→ Goal: Repeat each of the following lines word for word, keeping their order.

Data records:
▼

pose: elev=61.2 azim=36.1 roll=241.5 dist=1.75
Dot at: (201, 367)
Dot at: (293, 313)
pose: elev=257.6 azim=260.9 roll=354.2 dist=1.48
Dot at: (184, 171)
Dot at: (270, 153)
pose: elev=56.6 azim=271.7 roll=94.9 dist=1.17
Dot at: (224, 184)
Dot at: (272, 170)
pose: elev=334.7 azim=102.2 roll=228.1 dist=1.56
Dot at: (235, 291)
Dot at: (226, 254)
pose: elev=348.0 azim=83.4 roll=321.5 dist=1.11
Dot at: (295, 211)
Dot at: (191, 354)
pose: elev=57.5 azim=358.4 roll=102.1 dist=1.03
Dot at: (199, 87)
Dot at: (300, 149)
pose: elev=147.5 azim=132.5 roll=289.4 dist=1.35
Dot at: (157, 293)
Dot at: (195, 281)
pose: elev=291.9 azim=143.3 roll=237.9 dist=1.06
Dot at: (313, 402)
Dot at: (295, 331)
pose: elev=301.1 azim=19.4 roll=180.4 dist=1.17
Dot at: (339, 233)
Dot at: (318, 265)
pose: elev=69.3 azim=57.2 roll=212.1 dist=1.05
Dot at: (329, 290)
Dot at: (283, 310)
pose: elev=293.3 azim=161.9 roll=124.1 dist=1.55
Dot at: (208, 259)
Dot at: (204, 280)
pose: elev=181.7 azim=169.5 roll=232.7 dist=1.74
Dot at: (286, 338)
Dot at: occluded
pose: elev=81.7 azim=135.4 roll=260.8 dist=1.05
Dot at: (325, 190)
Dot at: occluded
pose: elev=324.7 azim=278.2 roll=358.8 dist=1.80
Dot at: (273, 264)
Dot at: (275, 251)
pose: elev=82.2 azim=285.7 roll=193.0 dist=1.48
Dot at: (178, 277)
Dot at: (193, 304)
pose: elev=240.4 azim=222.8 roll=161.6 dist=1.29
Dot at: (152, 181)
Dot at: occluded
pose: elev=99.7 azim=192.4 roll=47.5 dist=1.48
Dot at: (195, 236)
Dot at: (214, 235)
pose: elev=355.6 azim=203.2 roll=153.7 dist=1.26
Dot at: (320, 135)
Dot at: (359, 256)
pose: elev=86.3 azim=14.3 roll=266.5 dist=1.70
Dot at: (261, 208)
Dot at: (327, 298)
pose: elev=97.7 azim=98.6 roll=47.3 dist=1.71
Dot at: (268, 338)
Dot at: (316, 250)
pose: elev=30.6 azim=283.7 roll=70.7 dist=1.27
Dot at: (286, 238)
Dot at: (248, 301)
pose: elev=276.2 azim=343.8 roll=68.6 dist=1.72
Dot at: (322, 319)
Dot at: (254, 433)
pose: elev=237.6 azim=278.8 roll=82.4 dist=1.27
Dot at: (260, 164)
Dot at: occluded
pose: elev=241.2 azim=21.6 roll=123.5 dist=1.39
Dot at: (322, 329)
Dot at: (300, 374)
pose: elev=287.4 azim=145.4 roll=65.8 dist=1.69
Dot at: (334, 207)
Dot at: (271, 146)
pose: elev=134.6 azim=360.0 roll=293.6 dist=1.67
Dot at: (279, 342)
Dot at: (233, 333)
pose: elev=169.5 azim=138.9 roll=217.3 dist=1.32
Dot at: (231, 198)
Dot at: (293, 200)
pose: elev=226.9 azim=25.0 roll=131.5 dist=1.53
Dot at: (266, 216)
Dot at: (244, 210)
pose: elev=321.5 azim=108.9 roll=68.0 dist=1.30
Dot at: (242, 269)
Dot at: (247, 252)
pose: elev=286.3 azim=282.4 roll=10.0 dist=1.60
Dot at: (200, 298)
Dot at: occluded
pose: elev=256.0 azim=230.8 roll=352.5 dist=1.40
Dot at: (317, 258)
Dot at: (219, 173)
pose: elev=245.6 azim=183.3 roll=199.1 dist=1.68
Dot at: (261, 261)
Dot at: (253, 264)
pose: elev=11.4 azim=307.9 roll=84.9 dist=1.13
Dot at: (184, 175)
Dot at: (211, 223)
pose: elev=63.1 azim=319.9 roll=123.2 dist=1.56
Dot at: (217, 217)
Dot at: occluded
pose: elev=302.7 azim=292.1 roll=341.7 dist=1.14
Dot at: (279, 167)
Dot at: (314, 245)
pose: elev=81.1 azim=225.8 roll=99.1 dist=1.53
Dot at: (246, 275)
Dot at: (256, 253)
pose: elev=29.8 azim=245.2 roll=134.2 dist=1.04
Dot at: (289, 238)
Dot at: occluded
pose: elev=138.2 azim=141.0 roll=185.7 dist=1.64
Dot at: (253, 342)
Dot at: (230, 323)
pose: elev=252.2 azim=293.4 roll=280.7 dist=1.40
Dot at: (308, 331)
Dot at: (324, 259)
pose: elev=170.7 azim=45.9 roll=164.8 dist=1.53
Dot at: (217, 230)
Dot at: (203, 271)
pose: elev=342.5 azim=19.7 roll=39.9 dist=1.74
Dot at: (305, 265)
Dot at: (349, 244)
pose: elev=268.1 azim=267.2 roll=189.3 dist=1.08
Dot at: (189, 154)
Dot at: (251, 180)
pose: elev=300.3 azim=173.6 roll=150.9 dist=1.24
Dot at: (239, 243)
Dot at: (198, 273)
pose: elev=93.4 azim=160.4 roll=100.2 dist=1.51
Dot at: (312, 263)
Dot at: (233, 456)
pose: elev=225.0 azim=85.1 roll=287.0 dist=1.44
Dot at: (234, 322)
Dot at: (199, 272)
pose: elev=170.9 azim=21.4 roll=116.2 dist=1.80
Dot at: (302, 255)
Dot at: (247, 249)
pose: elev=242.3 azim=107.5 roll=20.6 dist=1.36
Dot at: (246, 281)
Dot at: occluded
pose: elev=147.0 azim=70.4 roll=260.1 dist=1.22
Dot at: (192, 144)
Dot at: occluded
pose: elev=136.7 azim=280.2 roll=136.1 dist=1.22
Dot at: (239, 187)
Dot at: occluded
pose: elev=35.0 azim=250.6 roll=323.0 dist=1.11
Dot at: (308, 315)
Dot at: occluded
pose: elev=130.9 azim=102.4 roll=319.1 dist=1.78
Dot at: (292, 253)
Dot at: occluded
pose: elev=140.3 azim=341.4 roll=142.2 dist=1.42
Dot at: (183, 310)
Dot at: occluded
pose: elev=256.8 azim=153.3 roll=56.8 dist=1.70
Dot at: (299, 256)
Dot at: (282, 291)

▲

→ Result for this task:
pose: elev=61.2 azim=36.1 roll=241.5 dist=1.75
Dot at: (201, 367)
Dot at: (293, 313)
pose: elev=257.6 azim=260.9 roll=354.2 dist=1.48
Dot at: (184, 171)
Dot at: (270, 153)
pose: elev=56.6 azim=271.7 roll=94.9 dist=1.17
Dot at: (224, 184)
Dot at: (272, 170)
pose: elev=334.7 azim=102.2 roll=228.1 dist=1.56
Dot at: (235, 291)
Dot at: (226, 254)
pose: elev=348.0 azim=83.4 roll=321.5 dist=1.11
Dot at: (295, 211)
Dot at: (191, 354)
pose: elev=57.5 azim=358.4 roll=102.1 dist=1.03
Dot at: (199, 87)
Dot at: (300, 149)
pose: elev=147.5 azim=132.5 roll=289.4 dist=1.35
Dot at: (157, 293)
Dot at: (195, 281)
pose: elev=291.9 azim=143.3 roll=237.9 dist=1.06
Dot at: (313, 402)
Dot at: (295, 331)
pose: elev=301.1 azim=19.4 roll=180.4 dist=1.17
Dot at: (339, 233)
Dot at: (318, 265)
pose: elev=69.3 azim=57.2 roll=212.1 dist=1.05
Dot at: (329, 290)
Dot at: (283, 310)
pose: elev=293.3 azim=161.9 roll=124.1 dist=1.55
Dot at: (208, 259)
Dot at: (204, 280)
pose: elev=181.7 azim=169.5 roll=232.7 dist=1.74
Dot at: (286, 338)
Dot at: occluded
pose: elev=81.7 azim=135.4 roll=260.8 dist=1.05
Dot at: (325, 190)
Dot at: occluded
pose: elev=324.7 azim=278.2 roll=358.8 dist=1.80
Dot at: (273, 264)
Dot at: (275, 251)
pose: elev=82.2 azim=285.7 roll=193.0 dist=1.48
Dot at: (178, 277)
Dot at: (193, 304)
pose: elev=240.4 azim=222.8 roll=161.6 dist=1.29
Dot at: (152, 181)
Dot at: occluded
pose: elev=99.7 azim=192.4 roll=47.5 dist=1.48
Dot at: (195, 236)
Dot at: (214, 235)
pose: elev=355.6 azim=203.2 roll=153.7 dist=1.26
Dot at: (320, 135)
Dot at: (359, 256)
pose: elev=86.3 azim=14.3 roll=266.5 dist=1.70
Dot at: (261, 208)
Dot at: (327, 298)
pose: elev=97.7 azim=98.6 roll=47.3 dist=1.71
Dot at: (268, 338)
Dot at: (316, 250)
pose: elev=30.6 azim=283.7 roll=70.7 dist=1.27
Dot at: (286, 238)
Dot at: (248, 301)
pose: elev=276.2 azim=343.8 roll=68.6 dist=1.72
Dot at: (322, 319)
Dot at: (254, 433)
pose: elev=237.6 azim=278.8 roll=82.4 dist=1.27
Dot at: (260, 164)
Dot at: occluded
pose: elev=241.2 azim=21.6 roll=123.5 dist=1.39
Dot at: (322, 329)
Dot at: (300, 374)
pose: elev=287.4 azim=145.4 roll=65.8 dist=1.69
Dot at: (334, 207)
Dot at: (271, 146)
pose: elev=134.6 azim=360.0 roll=293.6 dist=1.67
Dot at: (279, 342)
Dot at: (233, 333)
pose: elev=169.5 azim=138.9 roll=217.3 dist=1.32
Dot at: (231, 198)
Dot at: (293, 200)
pose: elev=226.9 azim=25.0 roll=131.5 dist=1.53
Dot at: (266, 216)
Dot at: (244, 210)
pose: elev=321.5 azim=108.9 roll=68.0 dist=1.30
Dot at: (242, 269)
Dot at: (247, 252)
pose: elev=286.3 azim=282.4 roll=10.0 dist=1.60
Dot at: (200, 298)
Dot at: occluded
pose: elev=256.0 azim=230.8 roll=352.5 dist=1.40
Dot at: (317, 258)
Dot at: (219, 173)
pose: elev=245.6 azim=183.3 roll=199.1 dist=1.68
Dot at: (261, 261)
Dot at: (253, 264)
pose: elev=11.4 azim=307.9 roll=84.9 dist=1.13
Dot at: (184, 175)
Dot at: (211, 223)
pose: elev=63.1 azim=319.9 roll=123.2 dist=1.56
Dot at: (217, 217)
Dot at: occluded
pose: elev=302.7 azim=292.1 roll=341.7 dist=1.14
Dot at: (279, 167)
Dot at: (314, 245)
pose: elev=81.1 azim=225.8 roll=99.1 dist=1.53
Dot at: (246, 275)
Dot at: (256, 253)
pose: elev=29.8 azim=245.2 roll=134.2 dist=1.04
Dot at: (289, 238)
Dot at: occluded
pose: elev=138.2 azim=141.0 roll=185.7 dist=1.64
Dot at: (253, 342)
Dot at: (230, 323)
pose: elev=252.2 azim=293.4 roll=280.7 dist=1.40
Dot at: (308, 331)
Dot at: (324, 259)
pose: elev=170.7 azim=45.9 roll=164.8 dist=1.53
Dot at: (217, 230)
Dot at: (203, 271)
pose: elev=342.5 azim=19.7 roll=39.9 dist=1.74
Dot at: (305, 265)
Dot at: (349, 244)
pose: elev=268.1 azim=267.2 roll=189.3 dist=1.08
Dot at: (189, 154)
Dot at: (251, 180)
pose: elev=300.3 azim=173.6 roll=150.9 dist=1.24
Dot at: (239, 243)
Dot at: (198, 273)
pose: elev=93.4 azim=160.4 roll=100.2 dist=1.51
Dot at: (312, 263)
Dot at: (233, 456)
pose: elev=225.0 azim=85.1 roll=287.0 dist=1.44
Dot at: (234, 322)
Dot at: (199, 272)
pose: elev=170.9 azim=21.4 roll=116.2 dist=1.80
Dot at: (302, 255)
Dot at: (247, 249)
pose: elev=242.3 azim=107.5 roll=20.6 dist=1.36
Dot at: (246, 281)
Dot at: occluded
pose: elev=147.0 azim=70.4 roll=260.1 dist=1.22
Dot at: (192, 144)
Dot at: occluded
pose: elev=136.7 azim=280.2 roll=136.1 dist=1.22
Dot at: (239, 187)
Dot at: occluded
pose: elev=35.0 azim=250.6 roll=323.0 dist=1.11
Dot at: (308, 315)
Dot at: occluded
pose: elev=130.9 azim=102.4 roll=319.1 dist=1.78
Dot at: (292, 253)
Dot at: occluded
pose: elev=140.3 azim=341.4 roll=142.2 dist=1.42
Dot at: (183, 310)
Dot at: occluded
pose: elev=256.8 azim=153.3 roll=56.8 dist=1.70
Dot at: (299, 256)
Dot at: (282, 291)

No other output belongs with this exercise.